To reprise: At a July 23 budget meeting of the board, Daly suffered an odd outburst after the supervisors voted against granting Daly's proposal to increase the salary of a city clocker who Daly believes is underpaid. He then made an odd speech in which he said, "I'm not feeling the love," and is reported to have banged his head against the wall outside the board's chambers.
A smarter man would have spoken to colleagues to make absolutely sure he had the necessary votes before taking the potentially embarrassing step of putting an employee's proposed raise on the board's agenda. A calmer, worldlier man wouldn't have become unsettled by the unromantic nature of public deliberative bodies.
But before the reasonable people of this city breathe a collective sigh of relief, gladdened that San Francisco's most backward-thinking politician has irreversibly damaged himself, I think it's important to ponder those letters and phone calls I referenced. Early setbacks have become an almost intractable part of American political mythology -- think Willie Stark's initial disappointments in the Robert Penn Warren novel All the King's Men. I know what you're thinking: Willie Stark? Chris Daly? Gedaddaheah! But this is not as great a stretch as it seems.
The ignorance, arrogance, and emotional instability that Daly demonstrated at the budget meeting were astonishing, perhaps. But Daly's term runs until January 2003. Even a witless person learns to count votes over the course of a year; even the most arrogant advocate realizes it's necessary to get at least six of 11 votes to win a Board of Supervisors victory; even the most deluded romantic learns policy-making isn't usually an act of love.
By year's end, I suspect even Chris Daly will be consulting with his colleagues before putting items the board's agenda. And I imagine he'll go home and kick his cat, rather than freak out in public, when things don't go his way.
This prospect is horrifying, and I urge forward-thinking San Franciscans to consider facing it now, when it might be forestalled: Chris Daly could eventually become an effective legislator. He and low-lumen cohorts such as Jake McGoldrick may learn the basics of policy, and, if their statements regarding housing construction, commercial development, tenancies in common, and other policy areas are any indication, they will accomplish horrid, destructive things.

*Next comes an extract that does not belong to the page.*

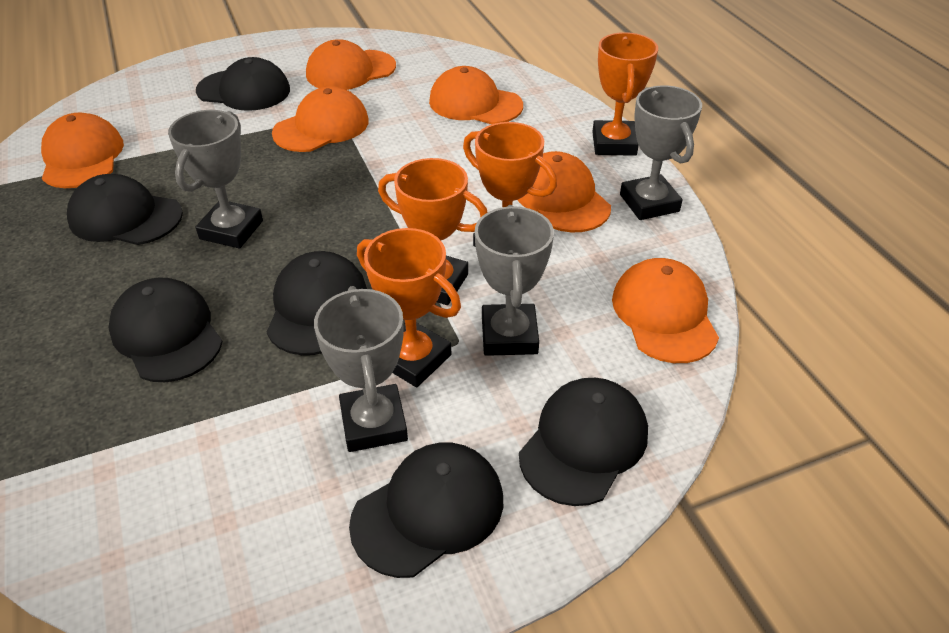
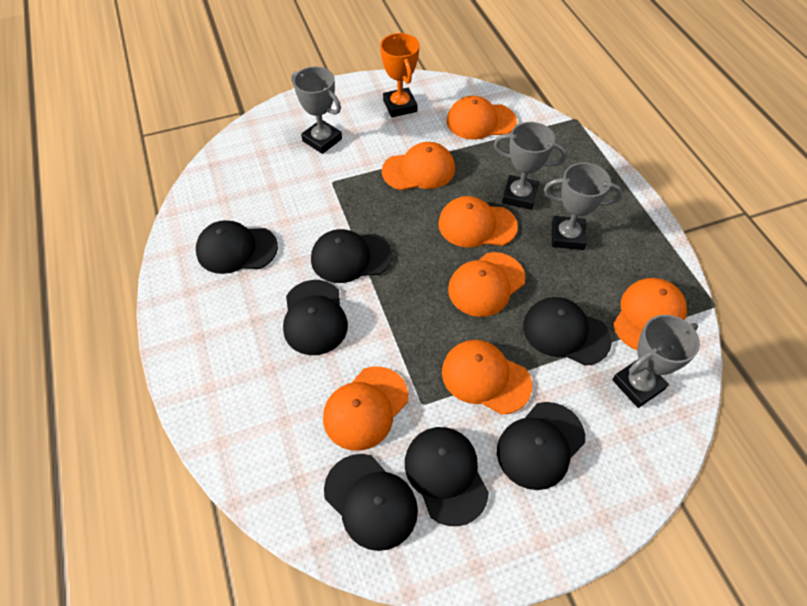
black cap: [67,174,183,245] [109,278,223,382] [196,57,290,111] [267,251,367,355] [349,443,503,578] [519,378,648,506] = 6 -> [196,220,278,274] [283,280,348,355] [311,229,393,283] [324,454,418,551] [405,427,489,526] [497,402,585,490] [523,297,612,366] = 7
orange cap: [41,113,124,188] [272,86,369,152] [306,39,396,90] [429,66,523,124] [518,151,611,233] [612,258,719,363] = 6 -> [323,367,408,451] [382,142,455,190] [438,196,518,247] [442,340,532,415] [447,96,517,140] [448,252,526,317] [613,278,687,351] = 7
orange trophy: [357,228,461,387] [378,158,487,305] [463,122,557,247] [592,32,658,156] = 4 -> [380,33,419,117] = 1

Which raises an important point. As valuable as the ad hominem attack may be as a tool for the columnist with a deadline to meet, it makes for a blunt instrument indeed when it comes to political analysis or effect. George W. Bush may be an inarticulate cokehead alcoholic with lush-trollop kids, but he's running roughshod over America just the same. Bill Clinton may have dorked floozies with pathological verve as he smilingly lied about it -- but he also successfully kicked serious Republican butt. And Willie Brown -- sure, he's now assumed to look like a walrus, but this does not limit him politically.